Entry from January 12, 2012

In the light of the New Hampshire primary results and Newt Gingrich’s extraordinary outburst against Mitt Romney’s business career at Bain Capital, it’s beginning to look as if it is bye-bye Newt. He’s still hoping to turn things around in South Carolina, but the most recent polls there, as elsewhere in the country, are not encouraging. Real Clear Politics today has him nine points down to Mitt Romney and one ahead of Rick Santorum. Conservatives can now be divided between those who are bowing to the inevitable and embracing Mitt and those who want Newt and Rick Perry to get out of the race so as to leave a clear field for Mr Santorum to be the conservative alternative. Either way, it seems that nobody has a good word to say for the former speaker, so before he’s gone completely, I would like to say just a word in his favor.

Like almost everybody I know, I started out thinking Newt was too undisciplined, too much of a flake to be president. His campaign has lately shown once again just how undisciplined and flakey he still is, too. There’s no excuse for some of the things he has said, but it’s also true that he has had the bad luck of the kid who gets caught and punished for hitting his brother only because nobody saw the brother hit him first. It’s also terribly unfair if inevitable that he’s being held to a higher standard because it once seemed that he promised something better, in fact a genuinely new kind of politics. Here’s what Steven Hayward wrote about him a couple of months ago.

But beyond handicapping the primary campaign dynamics, Newt is doing something interesting and maybe profound: he is trying to run for president according to an older model that stresses substance over sound bytes and gimmicky, targeted campaign strategy. (Hence the emphasis on Lincoln-Douglas style debates that de-emphasize the place of the media questioners, among other things.) It is a bid to see whether presidential politics can still be conducted along the line of the old republic that would be more familiar to the Founders, to the style of public argument more akin to what Hamilton had in mind in talking about “refining and enlarging the public view” through “reflection and choice” in Federalist #1.

I myself always thought that the best reason to support Newt was that if a man with that many scandals in his past could be elected the entire media culture would simply implode. What a wonderful thing that would be! If people didn’t care about their endlessly hyped scandals anymore, the media, too, would be forced to go back to something more like the Hamiltonian politics mentioned by Mr Hayward. Meanwhile, Newt would have accomplished at least one thing fully commensurate with the greatness that he once seemed to promise.

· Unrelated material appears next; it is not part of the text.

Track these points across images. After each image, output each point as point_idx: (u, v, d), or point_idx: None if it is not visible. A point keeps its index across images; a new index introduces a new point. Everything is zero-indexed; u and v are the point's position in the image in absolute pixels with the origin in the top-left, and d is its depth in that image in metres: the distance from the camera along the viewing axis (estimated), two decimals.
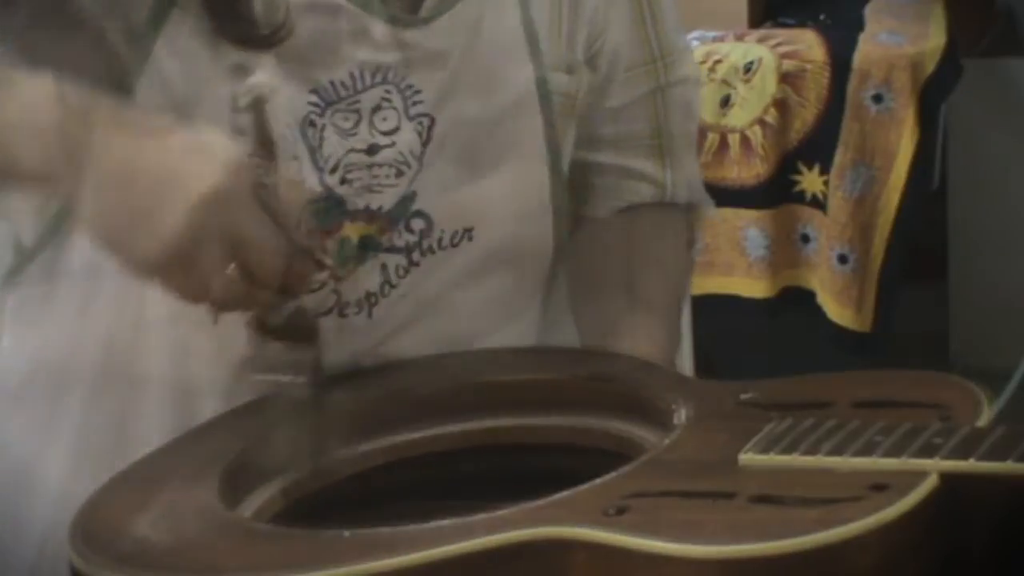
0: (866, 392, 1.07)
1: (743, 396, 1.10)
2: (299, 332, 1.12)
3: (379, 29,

Alas, alas, madded by vicious negative attacks from the partisans of Mitt Romney and his resulting plunge in the polls, Newt has lately condescended to play the media’s scandal game as the only way to save his candidacy — which, ironically, was also the way to negate all that was good about that candidacy and so, presumably, to wreck it another way. His sad career is an illustration of how our political and intellectual life have been impoverished by the scandal culture’s stigmatization of ideas as well as people. That’s why any sensible conservative should hate not Newt but the media who delighted in goading him into a display of ill nature and above all the political culture they have created which even he, potentially the greatest man of our age and now the lost conservative leader, could not change.